Careful what you read

In cancer reading, one should be careful because so much remains unknown
most of the time, the reader is exposed to the writer interpretation of facts.
One may suggest that a gene amplification, mutation or repression is bad for the cancer as if that gene presentation is notoriously bad for the patient.  The statement tends to suggest the presence of this gene variation from the norm to be either predictive or prognosis.   But little is said on whether that gene happens to be bad because the use of the current therapy ensure a poor response!   What is bad is not the gene presence, it is the use of a poor therapy that worsen the situation.   This is why target therapy is warranted!  Now it is true that at current time, we don't know it all, but one thing is for sure, as we progress with medicine, and as we know more, our therapy is improving sharply...our patient are noticing the difference.  Our Colon cancer patients have ripped the benefit...and so do those with Multiple Myeloma.

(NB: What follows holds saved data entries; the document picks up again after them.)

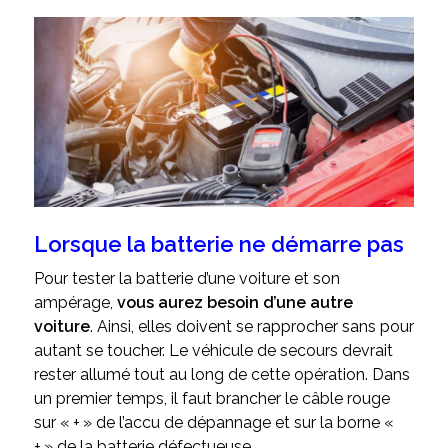
Lorsque la batterie ne démarre pas
Pour tester la batterie d’une voiture et son
ampérage,
vous aurez besoin d’une autre
voiture
. Ainsi, elles doivent se rapprocher sans pour
autant se toucher. Le véhicule de secours devrait
rester allumé tout au long de cette opération. Dans
un premier temps, il faut brancher le câble rouge
sur « + » de l’accu de dépannage et sur la borne «
+ » de la batterie défectueuse.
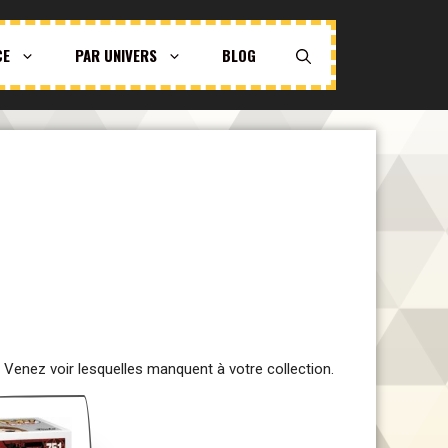
CE
PAR UNIVERS
BLOG
. Venez voir lesquelles manquent à votre collection.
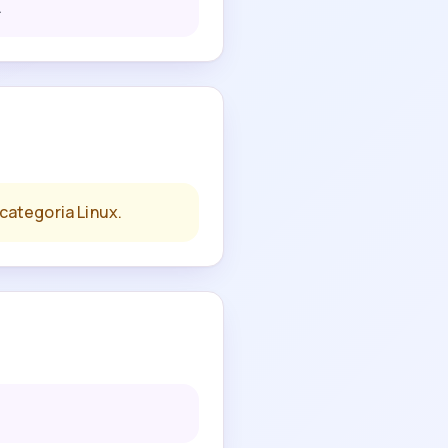
.
categoria Linux.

But there are recalcitrant cancers such as the Gliomas in which we are still struggling!  But so we intensify our research...

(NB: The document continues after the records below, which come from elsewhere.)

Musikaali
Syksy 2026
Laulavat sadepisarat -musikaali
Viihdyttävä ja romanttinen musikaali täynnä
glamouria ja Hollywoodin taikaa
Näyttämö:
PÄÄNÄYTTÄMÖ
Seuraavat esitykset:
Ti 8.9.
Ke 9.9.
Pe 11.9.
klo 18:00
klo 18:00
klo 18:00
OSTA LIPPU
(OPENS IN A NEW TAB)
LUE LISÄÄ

One other area of caution is the weight loss in our cancer patients.  We like the idea that there is associated production of cytokine or growth factors that accompany cancers and causes the cachexia or marked weight loss in these diseases.  Cachectins and other cytokines have been thrown at our faces as a reason for the phenomena.  We fail to recognize that deep in the belly of genes draining the cancers, these unique perturbations of genes actually directly affect other genes compromising the Glucolysis or Glucogenesis.  ie TPI genes (G3P combination to DHAP). And that may be supplying the end result to this combination to these patient should be a therapeutic intervention to be incorporated in the therapeutic strategy (if the failure is diagnosed).  We could use Giardia infection as a sign this is actually happening!  wake up folks we see this all the time!